The natural morphological stability of kraft is poor, and it is prone to shrinkage, curling, or deformation due to changes in environmental temperature and humidity. This can affect the accuracy of subsequent coating processes. To address this issue, pretreatment requires a heat-setting process to fix the shape of the cowhide. Specifically, the cowhide substrate is placed in a constant-temperature oven and heated for a specific time at a suitable temperature. This allows the fiber molecular chains to rearrange and form a stable structure. Simultaneously, a tension control system stretches the cowhide to eliminate internal stress, ensuring it remains flat and does not warp during coating.
The fibers on the cowhide surface are naturally arranged. When directly coating with silicone, uneven penetration of the adhesive may result in weak areas at the bonding interface. To enhance the adhesion between the silicone layer and the cowhide, the cowhide surface needs to be activated. Common methods include corona discharge treatment, which uses a high-voltage electric field to break down the molecular structure of the cowhide surface, creating micropores and increasing roughness; or using chemical etchants to locally dissolve the fiber surface, exposing more active groups. These treatments significantly increase the dyne value of the cowhide surface, allowing the silicone coating to form a chemical bond rather than simple physical adhesion.
As an animal tissue, cowhide contains natural oils and collagen, which may affect the curing reaction of the silicone or cause the finished product to yellow or become brittle. Pre-treatment requires degreasing to remove excess oil, typically using organic solvent soaking or enzymatic hydrolysis to break down fat molecules. Simultaneously, given the fibrous structure of cowhide, some processes involve partial fiber peeling or softening to adjust its hardness and elasticity, making it more suitable for the flexibility required by silicone paper.
The cowhide substrate may carry microorganisms or chemical contaminants. If not thoroughly removed, these can trigger side reactions during the silicone coating curing process, leading to defects such as bubbles and cracks in the product. Therefore, pre-treatment must include strict disinfection and purification steps, such as using ultraviolet irradiation to kill surface bacteria or removing residual chemicals through acid-base neutralization. Some advanced processes also incorporate ion exchange resin adsorption technology to further purify impurities such as metal ions in the cowhide fibers.

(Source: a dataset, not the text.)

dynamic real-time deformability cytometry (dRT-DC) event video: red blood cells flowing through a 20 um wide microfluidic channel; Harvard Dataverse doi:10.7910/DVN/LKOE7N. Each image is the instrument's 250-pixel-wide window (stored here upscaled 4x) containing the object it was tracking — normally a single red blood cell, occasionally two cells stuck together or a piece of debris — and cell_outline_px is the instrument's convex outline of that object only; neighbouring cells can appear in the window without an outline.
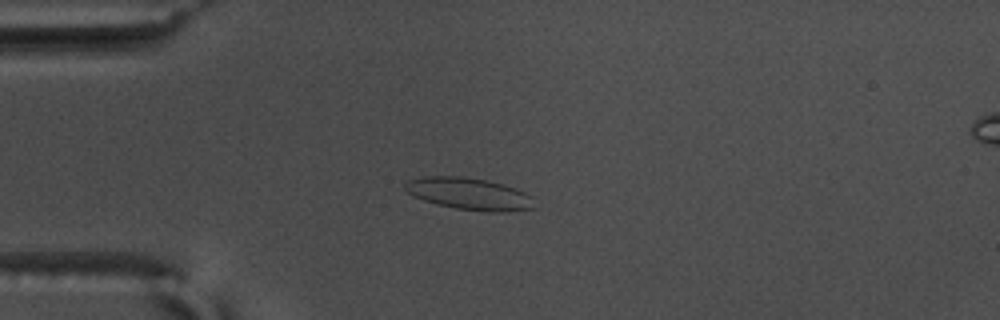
{"species": "common noctule bat (a hibernating species)", "species_latin": "Nyctalus noctula", "temperature_condition": "warm", "stored_images_in_passage": 42, "camera_frame_rate_fps": 3000, "um_per_image_px": 0.085, "animal": {"sex": "male", "body_mass_g": 17.5, "forearm_length_mm": 52.3}, "frame": {"image": 1, "passage_image": 1, "time_ms": 0.0, "image_size_px": [1000, 320], "cell_outline_px": [[536, 208], [504, 212], [488, 212], [456, 208], [436, 204], [412, 196], [404, 188], [404, 184], [408, 180], [424, 176], [464, 176], [504, 184], [516, 188], [532, 196]], "centroid_in_image_um": [39.89, 16.47], "position_along_channel_um": 45.1, "area_um2": 24.28}}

As a natural material, cowhide exhibits individual variations in thickness and width. Directly coating with silicone will result in uneven thickness in the finished product, affecting performance. Pre-treatment requires precision cutting equipment to uniformly trim the cowhide substrate to standard dimensions, while simultaneously using a sander to lightly sand the surface to eliminate localized bumps or depressions. For cowhide exceeding the thickness limit, a layered peeling technique is used to separate it into multiple thin sheets, ensuring that the thickness error of each substrate sheet is controlled within a minimal range.
To further enhance the adhesion strength between the silicone layer and the cowhide, some processes involve pre-coating a primer onto the cowhide surface. This primer is typically a silane coupling agent or an acrylic adhesive; its molecular structure can form covalent bonds with the cowhide fibers and react with the organic groups in the silicone, thus creating a "chemical bridge" between the two. After pre-coating, the cowhide substrate undergoes drying and curing to stabilize the primer layer, providing an ideal bonding interface for subsequent silicone coating.

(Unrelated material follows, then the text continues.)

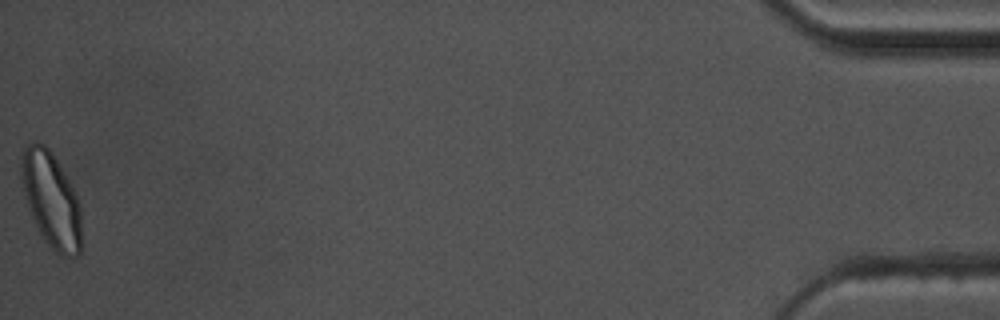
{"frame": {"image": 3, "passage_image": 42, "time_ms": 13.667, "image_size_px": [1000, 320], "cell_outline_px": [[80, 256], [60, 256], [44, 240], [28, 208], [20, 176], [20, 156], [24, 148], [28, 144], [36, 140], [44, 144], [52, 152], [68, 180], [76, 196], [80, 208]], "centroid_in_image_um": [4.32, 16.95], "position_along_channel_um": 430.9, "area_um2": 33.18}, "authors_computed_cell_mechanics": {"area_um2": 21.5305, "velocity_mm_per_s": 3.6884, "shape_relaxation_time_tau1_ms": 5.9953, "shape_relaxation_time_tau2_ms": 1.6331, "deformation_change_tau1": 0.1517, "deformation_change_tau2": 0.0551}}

In the production of Kraft silicone paper, the pretreatment of the cowhide substrate is a complex system engineering process encompassing cleaning, shaping, activation, purification, standardization, and functionalization. Each step requires strict control of process parameters to ensure that the physicochemical properties of the cowhide substrate meet the high-precision requirements of silicone coating, ultimately achieving a perfect bond between the cowhide and silicone, endowing Kraft silicone paper with excellent weather resistance, flexibility, and environmental adaptability.